How did he go from this to be such a powerful figure?

The turning points of his ascent look like this: 1989-1991: Return to Leningrad, work with the mayor Anatoly Sobchak. August 1999: Appointed prime minister. Back then, he was a little-known figure. 31 December 1999: President Boris Yeltsin unexpectedly resigned, appointing Putin as acting president. The first thing Putin promised was to prevent a “power vacuum.” March 2000: Won the presidential election.

Of course he is currently most associated with his war in Ukraine. The conflict is now in its fifth year and has escalated into a protracted war of attrition. The public position of the Russian president remains unyielding. It continues to demand from Ukraine the ceding of all territory of the Donbas and he rejects proposals for a ceasefire, insisting that peace conditions must first be agreed. Western diplomatic efforts, including previous initiatives, have not yet led to a breakthrough. Fighting continues daily. In the last 24 hours (5 June 2026) alone, there were 269 engagements, and there have been scores of casualties this week alone as Russian troops continue offensive operations and conduct massive strikes on Ukrainian cities (missiles, drones, aerial bombs).

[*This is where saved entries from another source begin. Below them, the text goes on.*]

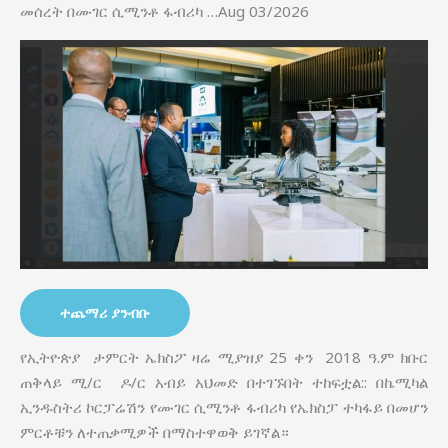
መሰረት በሙገር ሲሚንቶ ፋብሪካ …Aug 03/2026
ተጨማሪ ያንብቡ
የኢትዮጵያ ታምርት ኤክስፖ ዛሬ ሚያዝያ 25 ቀን 2018 ዓ.ም ክቡር
ጠቅላይ ሚ/ር ዶ/ር አብይ አህመድ በተገኙበት ተከፍቷል:: በኬሚካል
ኢንዱስትሪ ኮርፓሬሽን የሙገር ሲሚንቶ ፋብሪካ የኤክስፓ ተካፋይ በመሆን
ምርቶቹን ለተጠቃሚዎች በማስተዋወቅ ይገኛል።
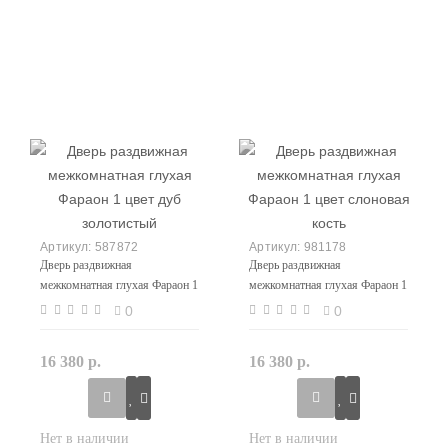
587872
981178
Дверь раздвижная
Дверь раздвижная
межкомнатная глухая Фараон 1
межкомнатная глухая Фараон 1
цвет дуб золотистый
цвет слоновая кость
0
0
16 380 р.
16 380 р.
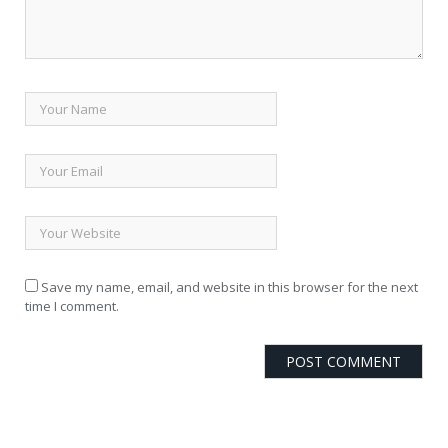
Save my name, email, and website in this browser for the next
time I comment.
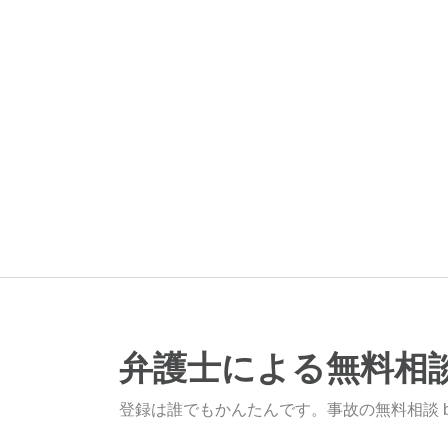
弁護士による無料相
登録は誰でもかんたんです。事故の無料相談 b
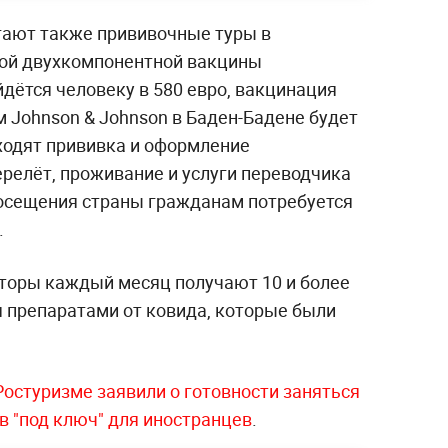
гают также прививочные туры в
зой двухкомпонентной вакцины
йдётся человеку в 580 евро, вакцинация
Johnson & Johnson в Баден-Бадене будет
входят прививка и оформление
релёт, проживание и услуги переводчика
осещения страны гражданам потребуется
.
аторы каждый месяц получают 10 и более
 препаратами от ковида, которые были
Ростуризме заявили о готовности заняться
в "под ключ" для иностранцев
.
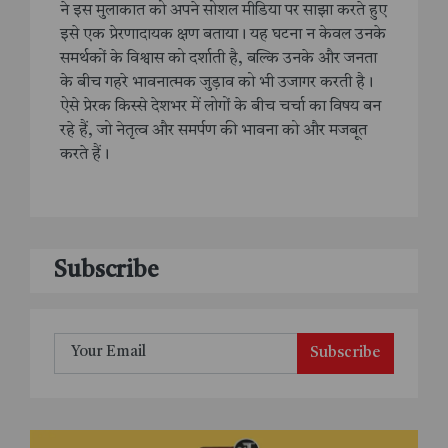
ने इस मुलाकात को अपने सोशल मीडिया पर साझा करते हुए
इसे एक प्रेरणादायक क्षण बताया। यह घटना न केवल उनके
समर्थकों के विश्वास को दर्शाती है, बल्कि उनके और जनता
के बीच गहरे भावनात्मक जुड़ाव को भी उजागर करती है।
ऐसे प्रेरक किस्से देशभर में लोगों के बीच चर्चा का विषय बन
रहे हैं, जो नेतृत्व और समर्पण की भावना को और मजबूत
करते हैं।
Subscribe
Subscribe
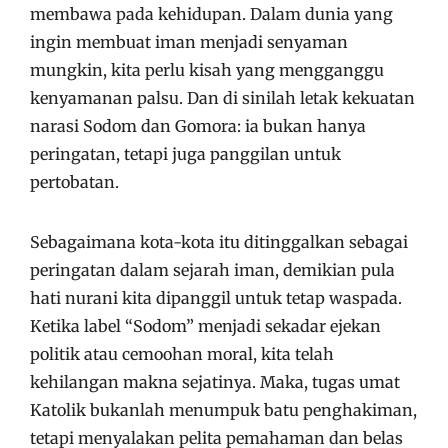
membawa pada kehidupan. Dalam dunia yang
ingin membuat iman menjadi senyaman
mungkin, kita perlu kisah yang mengganggu
kenyamanan palsu. Dan di sinilah letak kekuatan
narasi Sodom dan Gomora: ia bukan hanya
peringatan, tetapi juga panggilan untuk
pertobatan.
Sebagaimana kota-kota itu ditinggalkan sebagai
peringatan dalam sejarah iman, demikian pula
hati nurani kita dipanggil untuk tetap waspada.
Ketika label “Sodom” menjadi sekadar ejekan
politik atau cemoohan moral, kita telah
kehilangan makna sejatinya. Maka, tugas umat
Katolik bukanlah menumpuk batu penghakiman,
tetapi menyalakan pelita pemahaman dan belas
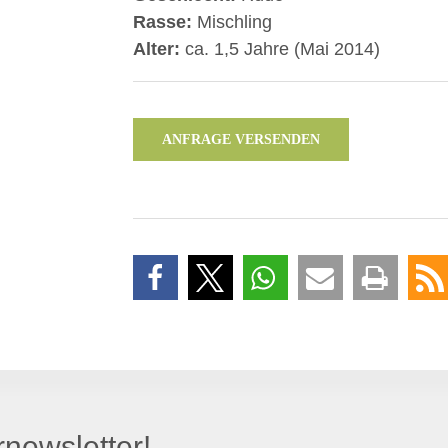
Rasse:
Mischling
Alter:
ca. 1,5 Jahre (Mai 2014)
ANFRAGE VERSENDEN
newsletter!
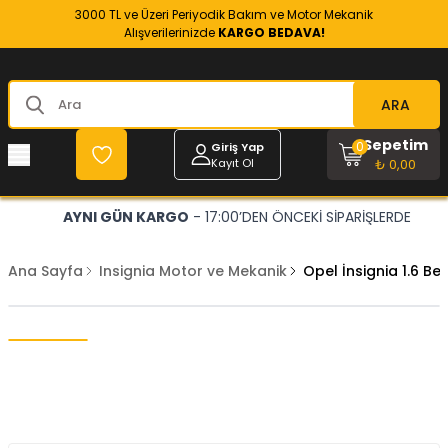
3000 TL ve Üzeri Periyodik Bakım ve Motor Mekanik
Alışverilerinizde
KARGO BEDAVA!
ARA
Sepetim
0
Giriş Yap
Kayıt Ol
₺ 0,00
AYNI GÜN KARGO
- 17:00’DEN ÖNCEKİ SİPARİŞLERDE
Ana Sayfa
Insignia Motor ve Mekanik
Opel İnsignia 1.6 B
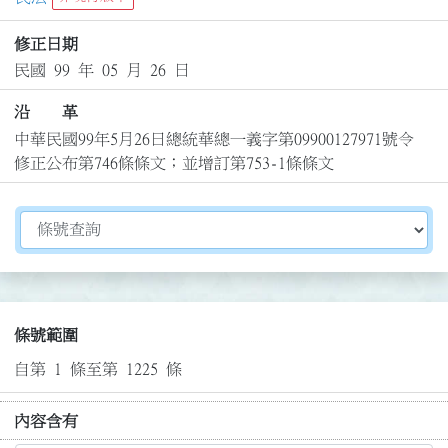
修正日期
民國 99 年 05 月 26 日
沿 革
中華民國99年5月26日總統華總一義字第09900127971號令
修正公布第746條條文；並增訂第753-1條條文
切換選擇法規資訊內容
條號範圍
自第 1 條至第 1225 條
內容含有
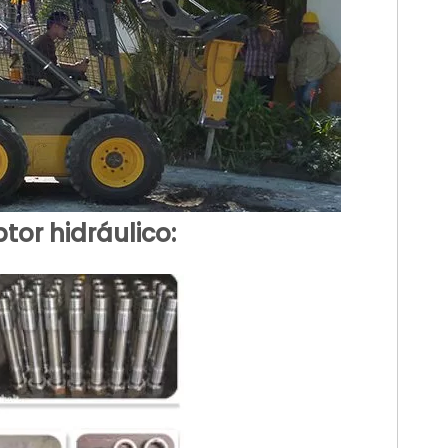
tor hidráulico:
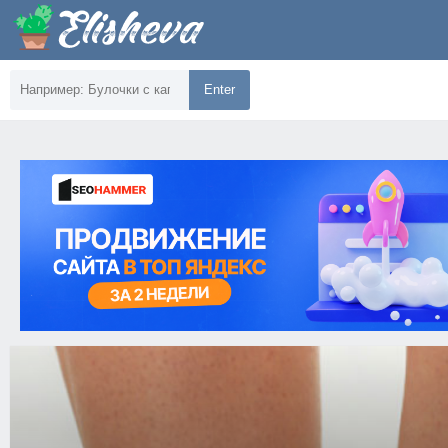
Enter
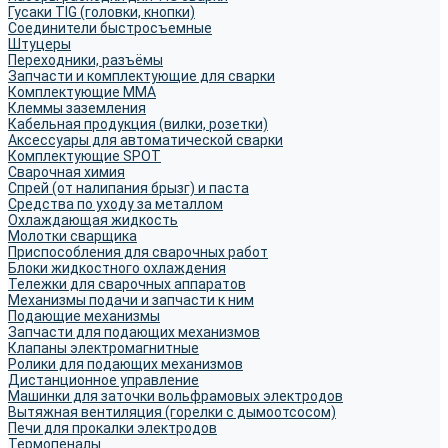
Гусаки TIG (головки, кнопки)
Соединители быстросъемные
Штуцеры
Переходники, разъёмы
Запчасти и комплектующие для сварки
Комплектующие ММА
Клеммы заземления
Кабельная продукция (вилки, розетки)
Аксессуары для автоматической сварки
Комплектующие SPOT
Сварочная химия
Спрей (от налипания брызг) и паста
Средства по уходу за металлом
Охлаждающая жидкость
Молотки сварщика
Приспособления для сварочных работ
Блоки жидкостного охлаждения
Тележки для сварочных аппаратов
Механизмы подачи и запчасти к ним
Подающие механизмы
Запчасти для подающих механизмов
Клапаны электромагнитные
Ролики для подающих механизмов
Дистанционное управление
Машинки для заточки вольфрамовых электродов
Вытяжная вентиляция (горелки с дымоотсосом)
Печи для прокалки электродов
Термопеналы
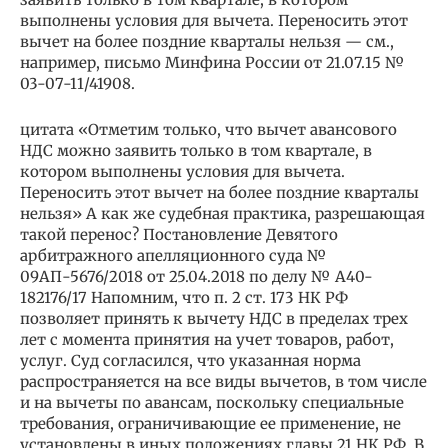
выполнены условия для вычета. Переносить этот
вычет на более поздние кварталы нельзя — см.,
например, письмо Минфина России от 21.07.15 №
03-07-11/41908.
цитата «Отметим только, что вычет авансового
НДС можно заявить только в том квартале, в
котором выполнены условия для вычета.
Переносить этот вычет на более поздние кварталы
нельзя» А как же судебная практика, разрешающая
такой перенос? Постановление Девятого
арбитражного апелляционного суда №
09АП-5676/2018 от 25.04.2018 по делу № А40-
182176/17 Напомним, что п. 2 ст. 173 НК РФ
позволяет принять к вычету НДС в пределах трех
лет с момента принятия на учет товаров, работ,
услуг. Суд согласился, что указанная норма
распространяется на все виды вычетов, в том числе
и на вычеты по авансам, поскольку специальные
требования, ограничивающие ее применение, не
установлены в иных положениях главы 21 НК РФ. В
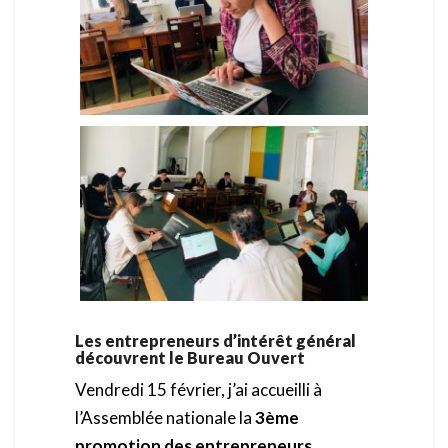
Les entrepreneurs d’intérêt général
découvrent le Bureau Ouvert
Vendredi 15 février, j’ai accueilli à
l’Assemblée nationale la
3ème
promotion des entrepreneurs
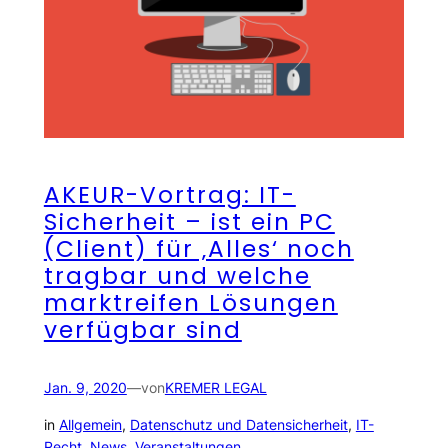
AKEUR-Vortrag: IT-
Sicherheit – ist ein PC
(Client) für ‚Alles‘ noch
tragbar und welche
marktreifen Lösungen
verfügbar sind
Jan. 9, 2020
—
von
KREMER LEGAL
in
Allgemein
, 
Datenschutz und Datensicherheit
, 
IT-
Recht
, 
News
, 
Veranstaltungen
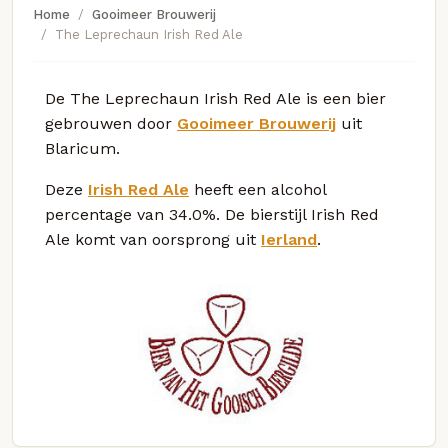
Home
Gooimeer Brouwerij
The Leprechaun Irish Red Ale
De The Leprechaun Irish Red Ale is een bier
gebrouwen door
Gooimeer Brouwerij
uit
Blaricum.
Deze
Irish Red Ale
heeft een alcohol
percentage van 34.0%. De bierstijl Irish Red
Ale komt van oorsprong uit
Ierland
.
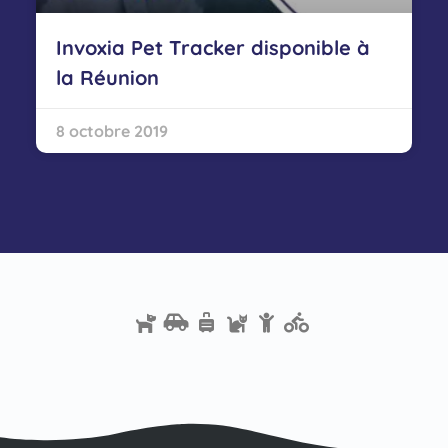
Invoxia Pet Tracker disponible à
la Réunion
8 octobre 2019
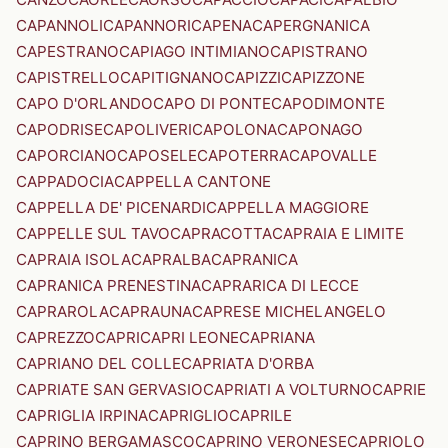
CAPANNOLI
CAPANNORI
CAPENA
CAPERGNANICA
CAPESTRANO
CAPIAGO INTIMIANO
CAPISTRANO
CAPISTRELLO
CAPITIGNANO
CAPIZZI
CAPIZZONE
CAPO D'ORLANDO
CAPO DI PONTE
CAPODIMONTE
CAPODRISE
CAPOLIVERI
CAPOLONA
CAPONAGO
CAPORCIANO
CAPOSELE
CAPOTERRA
CAPOVALLE
CAPPADOCIA
CAPPELLA CANTONE
CAPPELLA DE' PICENARDI
CAPPELLA MAGGIORE
CAPPELLE SUL TAVO
CAPRACOTTA
CAPRAIA E LIMITE
CAPRAIA ISOLA
CAPRALBA
CAPRANICA
CAPRANICA PRENESTINA
CAPRARICA DI LECCE
CAPRAROLA
CAPRAUNA
CAPRESE MICHELANGELO
CAPREZZO
CAPRI
CAPRI LEONE
CAPRIANA
CAPRIANO DEL COLLE
CAPRIATA D'ORBA
CAPRIATE SAN GERVASIO
CAPRIATI A VOLTURNO
CAPRIE
CAPRIGLIA IRPINA
CAPRIGLIO
CAPRILE
CAPRINO BERGAMASCO
CAPRINO VERONESE
CAPRIOLO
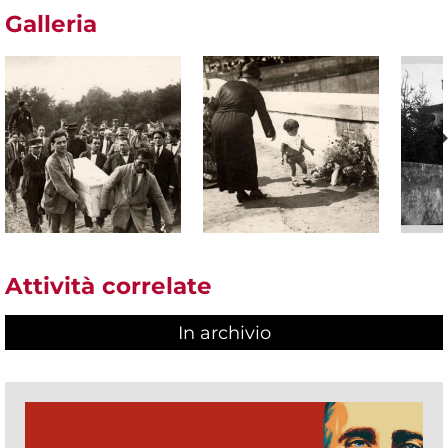
Galleria
Attività correlate
In archivio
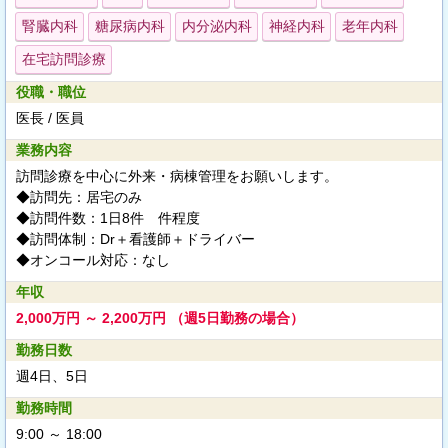
腎臓内科
糖尿病内科
内分泌内科
神経内科
老年内科
在宅訪問診療
役職・職位
医長 / 医員
業務内容
訪問診療を中心に外来・病棟管理をお願いします。
◆訪問先：居宅のみ
◆訪問件数：1日8件 件程度
◆訪問体制：Dr＋看護師＋ドライバー
◆オンコール対応：なし
年収
2,000万円 ～ 2,200万円 （週5日勤務の場合）
勤務日数
週4日、5日
勤務時間
9:00 ～ 18:00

Russian economy was at its strongest in 2018. But what is going on now? Russian business are closing because rent is expensive and all international services are being blocked. This means that you must pay more tax and rent, and small business just cannot survive. Another big problem is IT. The IT specialists are leaving  Russia because it is impossible for work. VPNs getting blocked and international services also getting blocked. In June 2026, an unprecedented event occurred at the St. Petersburg Economic Forum: several billionaires from the Forbes list publicly criticized the government’s economic policies. They called it a “trap” that stifles business and leads to stagnation. This is the first such loud split in the elites’ consensus since the war began.

What about the soldiers? Accurate data on losses is a state secret. According to estimates by Western intelligence (GCHQ), since the start of the full-scale invasion, the loss of Russian military personnel (killed and wounded) is approaching 500,000. The Ukrainian General Staff estimates irrecoverable losses of 1,372,270 people (including wounded and dead).

 The outlook for the near future remains bleak. The war will not end tomorrow: experts and journalists agree that Putin has no intention of giving ground, compromise is still out of reach, and conflict threatens to become an “endless special operation.” However, for the first time in a long time, there has been a cautious narrative in the Russian press that “lost wars are sometimes more beneficial to the country’s development than protracted battles of victory. If the war does not end soon, the economy may face not just stagnation, but a full-blown crisis due to labour shortages, stifling credit, and sanctions.